AMMAN, Jordan (AP) — As a boy in pre-war Baghdad, Adil Faraj dreamed of becoming a dancer, inspired by a Michael Jackson performance he watched on DVD.
For over a decade, he pursued his passion despite daunting challenges and harassment by strangers and police. He taught himself by moving to dance videos in his cramped family home — hiding from a conservative society scornful of the art form and from the chaos that engulfed Iraq after the U.S.-led invasion in 2003.
Last weekend, the sweat and tears paid off when the now 22-year-old performed on stage for the first time, to a packed house at the Amman Contemporary Dance Festival in the Jordanian capital.
After his solo — machine-like moves to the haunting Gary Jules' song "Mad World" mixed with break dancing — the audience erupted in applause, and Faraj raised his fists triumphantly before bowing.
"I felt tremendous joy," he said, his chiseled frame sweaty after the dance. "It is like a dream."
It was a long journey from his tiny Baghdad bedroom to the Amman stage — the last stretch helped along by the New York City-based Battery Dance Company that mentored him through lessons via Skype and brought him to Jordan.
The young dancer's struggle highlights the decline of the arts in Iraq after years of political upheaval.
In the 1960s and 1970s, music and the arts flourished in the then relatively secular country. After the 1991 Gulf War, in which a U.S.-led coalition dislodged Iraqi troops from Kuwait, the space for artistic expression shrank due to Saddam Hussein's embrace of more religious themes and U.N. sanctions that prompted artists to flee abroad.
Iraq's once vivacious dance community was gutted by violent sectarianism, including the emergence of Sunni and Shiite religious extremists who rejected many forms of art and threatened artists, said Waleed Shamil, a history professor in the town of Dohuk in Iraq's autonomous northern Kurdistan region.
Baghdad, a city of 7 million, now has only three theaters for performances and one cinema.

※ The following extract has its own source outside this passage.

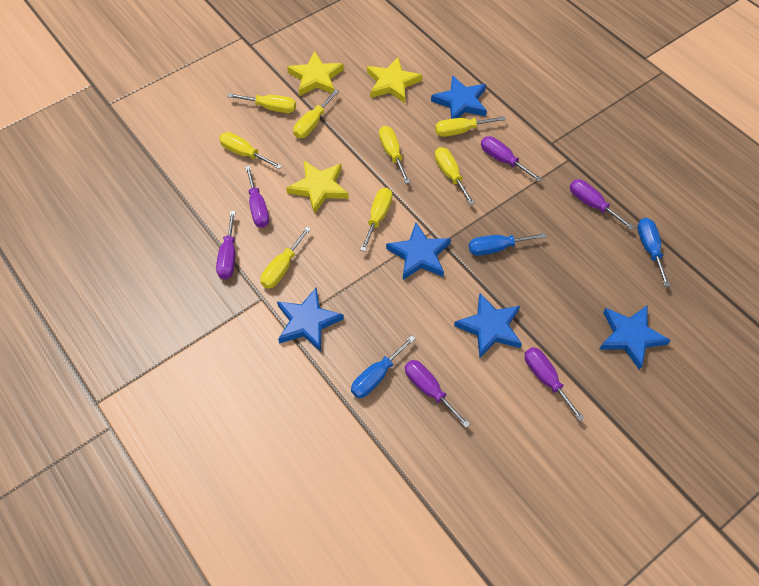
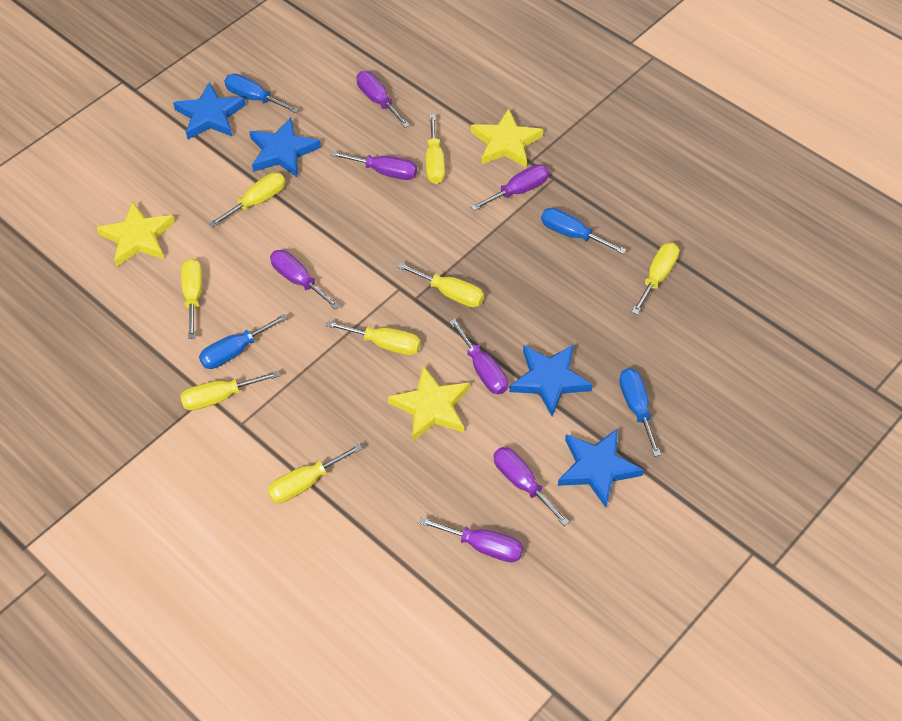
blue screwdriver: [351,335,416,398] [469,233,546,256] [637,218,670,287] = 3 -> [199,314,288,369] [224,74,299,113] [541,208,626,254] [619,368,661,457] = 4
blue star: [277,288,344,352] [386,223,451,280] [431,75,487,119] [454,293,522,357] [600,306,671,370] = 5 -> [173,82,246,139] [249,117,321,177] [509,345,593,416] [558,428,644,508] = 4
purple screwdriver: [216,211,236,279] [245,166,269,228] [405,360,470,428] [481,136,542,182] [525,347,585,421] [570,179,634,230] = 6 -> [270,250,340,310] [330,151,417,180] [357,71,410,128] [419,517,523,562] [449,319,508,394] [470,164,549,211] [494,447,570,526] = 7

Faraj said Iraq no longer feels like home, though he returned to Baghdad this week to finish a law degree.
"If there were no problems in Iraq with dance and people liked dance, then I would have no problem being there," he said. "But that isn't so and I can't imagine any other solution than to leave Iraq ... I will come back to teach and dance, but I will never permanently return there."
In Baghdad, Faraj's parents are proud but said it was sometimes difficult to have an aspiring dancer as a son. When they heard about the dancing, some relatives and neighbors appealed to his father, Qais, to get him to stop it.
"Some of them expressed their objection and approached me so that I could convince him to give up," said the elder Faraj, who sells air conditioners in Baghdad's commercial district of Karrada.
"I severed ties with some of them, while some of them changed their opinions when they saw his successes and are now encouraging him," said the 50-year-old father.
Faraj continued dancing, and increasingly participated in the digital world that was his classroom, social network and creative outlet. He also practiced in parks at odd hours — for the space and to avoid public scrutiny. He made short films break-dancing or "doing the robot," another street-style set of moves, considered less risque in Iraq than modern dance.
Last year, he uploaded his first video, called "Annoying." It begins with him sitting in Baghdad's Abu Nuwas Park on the Tigris River, reading a newspaper while listening to an Iraqi love ballad. A friend interrupts the traditional setting with a boom box, and the pair dance for two minutes.
But such displays came with a price.
Once, as he danced in a park, he was assaulted by three young men. "One of them hit me, saying, 'You're dancing, you are gay, you are like a woman'," he said. He said he fought back.
Another time, a hefty police officer caught Faraj and a friend dancing in a park. The officer punched the friend and dragged him across the ground with his nose bleeding. When asked for a reason, the officer said that "dancing is not normal," Faraj said.
At the same time, the videos caught the eye of Jonathan Hollander, director of the Battery Dance Company that began teaching Faraj via Skype.
Hollander said it was difficult, with his young protege sometimes dancing into furniture in his small living room during online lessons. "Sometimes his little brother would walk across the screen," Hollander said.
After six months of lessons, Faraj joined the New York dancers for intense practice sessions in Amman — preparing for his solo and for a performance with his two American mentors, Sean Scantlebury and Mira Cook.
For the past two weeks, he rehearsed more than five hours a day — his first experience in a dance studio — and got three floor burns to prove it.
Scantlebury, the Iraqi dancer's main Skype teacher, saw the injuries and chuckled. "Now you're one of us," he said. "Welcome."
Cook praised Faraj's determination.
"It is inspiring to me to see him take on this huge work load and just do it without cracking," she said. "He's so resilient, and it reminds me how strong dancers have to be."
Associated Press writer Sinan Salaheddin in Baghdad contributed to this report.